§ **Your assignment**
Rewrite every line of text in the listing below as a Markdown table with the columns Row and Line, numbering each row and leaving out blank lines. Leave the pictures out of your answer.

§ **Records shown**
☆ ☆ ☆ ☆

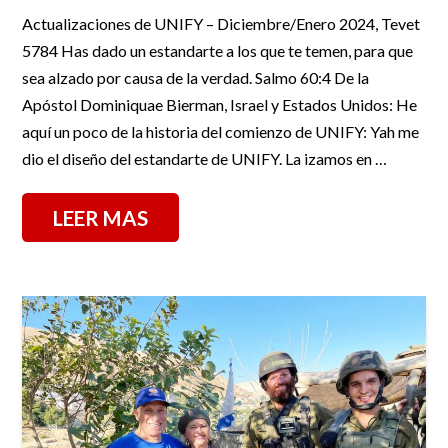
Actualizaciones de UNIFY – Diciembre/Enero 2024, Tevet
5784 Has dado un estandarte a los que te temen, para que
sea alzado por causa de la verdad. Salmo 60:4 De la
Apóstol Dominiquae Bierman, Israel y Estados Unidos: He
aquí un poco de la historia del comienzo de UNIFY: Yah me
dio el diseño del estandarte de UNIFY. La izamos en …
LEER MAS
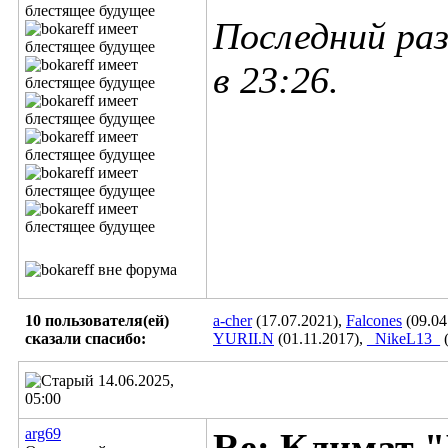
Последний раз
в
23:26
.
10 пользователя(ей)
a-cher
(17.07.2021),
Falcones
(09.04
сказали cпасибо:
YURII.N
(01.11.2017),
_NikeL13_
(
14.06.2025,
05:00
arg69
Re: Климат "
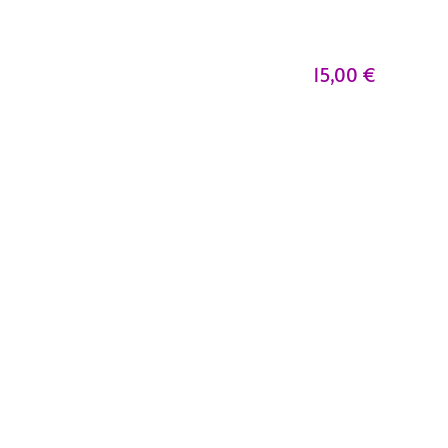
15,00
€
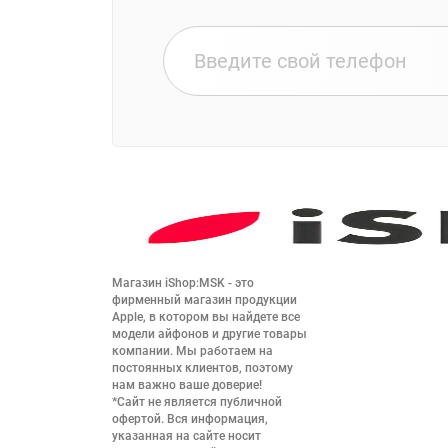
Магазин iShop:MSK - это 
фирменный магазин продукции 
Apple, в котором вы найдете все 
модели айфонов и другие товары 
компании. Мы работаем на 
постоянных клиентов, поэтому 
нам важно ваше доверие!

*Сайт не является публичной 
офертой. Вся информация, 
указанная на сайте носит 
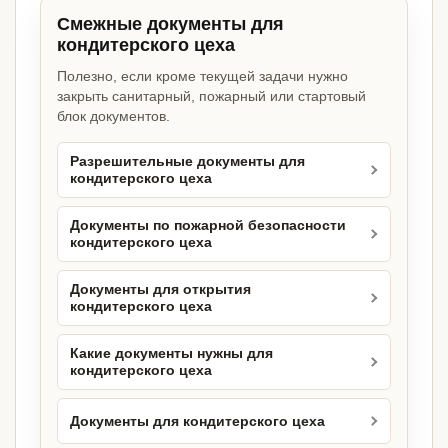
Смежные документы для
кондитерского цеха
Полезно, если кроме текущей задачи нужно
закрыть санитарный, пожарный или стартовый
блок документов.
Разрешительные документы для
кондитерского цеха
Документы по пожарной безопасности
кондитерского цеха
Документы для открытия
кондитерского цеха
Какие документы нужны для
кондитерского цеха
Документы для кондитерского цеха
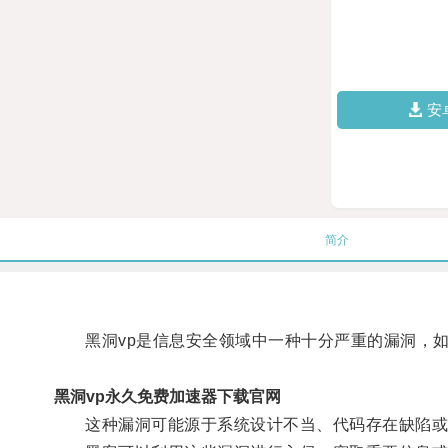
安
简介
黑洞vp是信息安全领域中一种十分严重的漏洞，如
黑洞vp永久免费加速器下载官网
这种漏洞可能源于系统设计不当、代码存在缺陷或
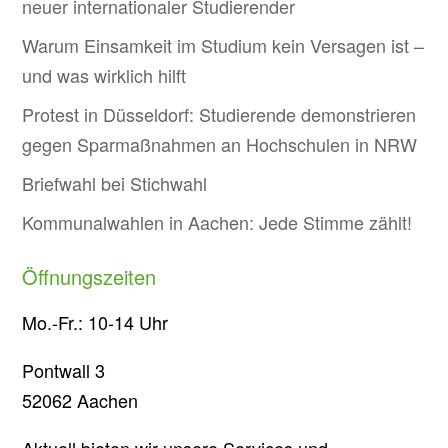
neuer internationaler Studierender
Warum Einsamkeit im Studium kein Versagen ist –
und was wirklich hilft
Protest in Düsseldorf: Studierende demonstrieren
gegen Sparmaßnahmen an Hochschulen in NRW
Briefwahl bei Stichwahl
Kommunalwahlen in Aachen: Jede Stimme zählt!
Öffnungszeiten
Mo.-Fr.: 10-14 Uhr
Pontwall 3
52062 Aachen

☆ ☆ ☆ ☆

§ **Solution**
| Row | Line |
|---|---|
| 1 | Actualizaciones de UNIFY – Diciembre/Enero 2024, Tevet |
| 2 | 5784 Has dado un estandarte a los que te temen, para que |
| 3 | sea alzado por causa de la verdad. Salmo 60:4 De la |
| 4 | Apóstol Dominiquae Bierman, Israel y Estados Unidos: He |
| 5 | aquí un poco de la historia del comienzo de UNIFY: Yah me |
| 6 | dio el diseño del estandarte de UNIFY. La izamos en … |
| 7 | LEER MAS |
| 8 | Последний раз |
| 9 | в |
| 10 | 23:26 |
| 11 | . |
| 12 | 10 пользователя(ей) |
| 13 | a-cher |
| 14 | (17.07.2021), |
| 15 | Falcones |
| 16 | (09.04 |
| 17 | сказали cпасибо: |
| 18 | YURII.N |
| 19 | (01.11.2017), |
| 20 | _NikeL13_ |
| 21 | ( |
| 22 | 14.06.2025, |
| 23 | 05:00 |
| 24 | arg69 |
| 25 | Re: Климат " |
| 26 | 15,00 |
| 27 | € |
| 28 | Магазин iShop:MSK - это  |
| 29 | фирменный магазин продукции  |
| 30 | Apple, в котором вы найдете все  |
| 31 | модели айфонов и другие товары  |
| 32 | компании. Мы работаем на  |
| 33 | постоянных клиентов, поэтому  |
| 34 | нам важно ваше доверие! |
| 35 | *Сайт не является публичной  |
| 36 | офертой. Вся информация,  |
| 37 | указанная на сайте носит  |
| 38 | Смежные документы для |
| 39 | кондитерского цеха |
| 40 | Полезно, если кроме текущей задачи нужно |
| 41 | закрыть санитарный, пожарный или стартовый |
| 42 | блок документов. |
| 43 | Разрешительные документы для |
| 44 | кондитерского цеха |
| 45 | Документы по пожарной безопасности |
| 46 | кондитерского цеха |
| 47 | Документы для открытия |
| 48 | кондитерского цеха |
| 49 | Какие документы нужны для |
| 50 | кондитерского цеха |
| 51 | Документы для кондитерского цеха |
| 52 | 安 |
| 53 | 简介 |
| 54 | 黑洞vp是信息安全领域中一种十分严重的漏洞，如 |
| 55 | 黑洞vp永久免费加速器下载官网 |
| 56 | 这种漏洞可能源于系统设计不当、代码存在缺陷或 |
| 57 | neuer internationaler Studierender |
| 58 | Warum Einsamkeit im Studium kein Versagen ist – |
| 59 | und was wirklich hilft |
| 60 | Protest in Düsseldorf: Studierende demonstrieren |
| 61 | gegen Sparmaßnahmen an Hochschulen in NRW |
| 62 | Briefwahl bei Stichwahl |
| 63 | Kommunalwahlen in Aachen: Jede Stimme zählt! |
| 64 | Öffnungszeiten |
| 65 | Mo.-Fr.: 10-14 Uhr |
| 66 | Pontwall 3 |
| 67 | 52062 Aachen |